One of the initiatives springing from this connection is a sustainable technology center currently being set up by Collins to carry out LCAs for the whole corporation.

BASF, which took top honors in a recent survey of chemical companies' effectiveness in using resources ("Sustainability Proves Its Worth"), also takes an holistic approach to LCAs, advocating environmental assessments that draw up a complete ecological picture with comprehensive criteria. In addition, these should consider economic and, if possible, social criteria for assessing sustainability, it says.

Like Dow, the company cautions that carbon footprint only forms part of the complete LCA. "The data on carbon dioxide emissions and other greenhouse gases only make sense for our customers and the end-consumers if they are seen and assessed in connection with other ecological factors such as energy consumption, raw material consumption, various emission categories, ecotoxicity, water consumption, area requirement and economic criteria. The assessment should take all the individual results into account and provide a clear and readily understandable statement on the sustainability of products. Climate-related product optimizations must not be carried out at the expense of other environmental categories," notes Giuliana Angonoa-Doehnert, senior IT consultant, Ludwigshafen.

So the company emphatically recommends assessing the effects of products on the environment over the whole lifecycle. "Our experience shows that only considering the production phase of products is much too restricted. Only a correct, uniform definition of the system limits and the complete LCA taking the use phase into account — and including the disposal — enables products to be compared and can show our customers the right options for action," she adds.

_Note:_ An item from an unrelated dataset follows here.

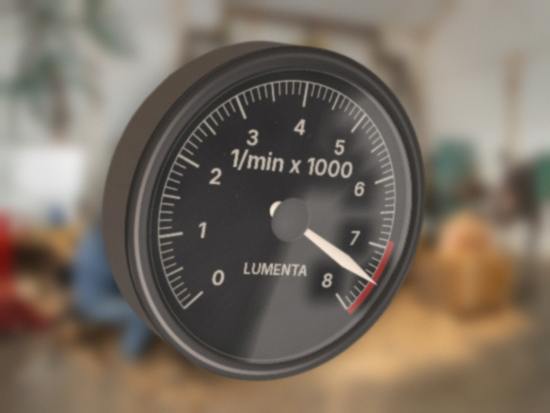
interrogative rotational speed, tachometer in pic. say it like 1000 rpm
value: 7500 rpm
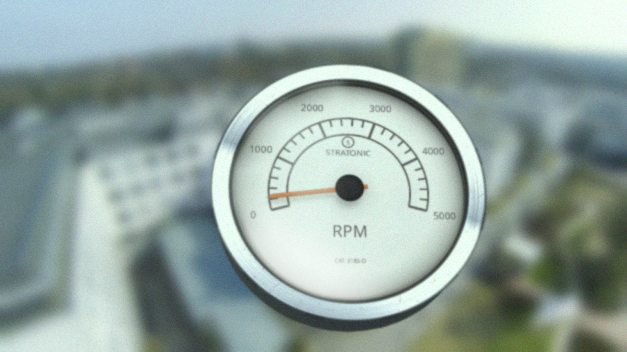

BASF used this approach for a case study on its polystyrene insulation material Neopor (Figure 2), carried out as part of the Product Carbon Footprint Pilot Project Germany by BASF in association with its Eco-Efficiency group and nine other companies.

The study started from the premise that in Organization for Economic Cooperation and Development countries construction consumes approximately 30% of all raw materials; erection, use and disposal of buildings causes 30–40 % of all GHG emissions; and their operation, especially heating, accounts for 25–40% of total energy demand in the those countries.

"Such numbers show us clearly that it is very important to identify materials for GHG reduction potentials in this area," says the company.

LCA analyses show that for a building used for 40 years an insulated wall leads to 490 metric tons of GHG emissions versus 755 metric tons for an uninsulated one. This, says BASF, highlights the importance of calculating all lifecycle phases, including the use phase, when evaluating a product. It also points up the potential for the development of other innovative insulation materials.

Another study shows the non-intuitive nature of LCAs. Here, the company compared 1,000 kg of organically grown German apples with the same amount of German apples conventionally grown using mineral fertilizers and chemical crop protection products. It evaluated the entire lifecycle of the apples — from the production of fertilizer and crop protection products through to the actual cultivation.

The study indicates that the conventional apple has a slightly better environmental profile. This is because a typical organic apple orchard has an approximately 30% lower yield and growing the organic apple requires more labor to ensure adequate plant protection. Overall, organically grown apples were found to consume 15–25% more energy, emit 5–15% more carbon dioxide and use 30% more land over their lifecycle.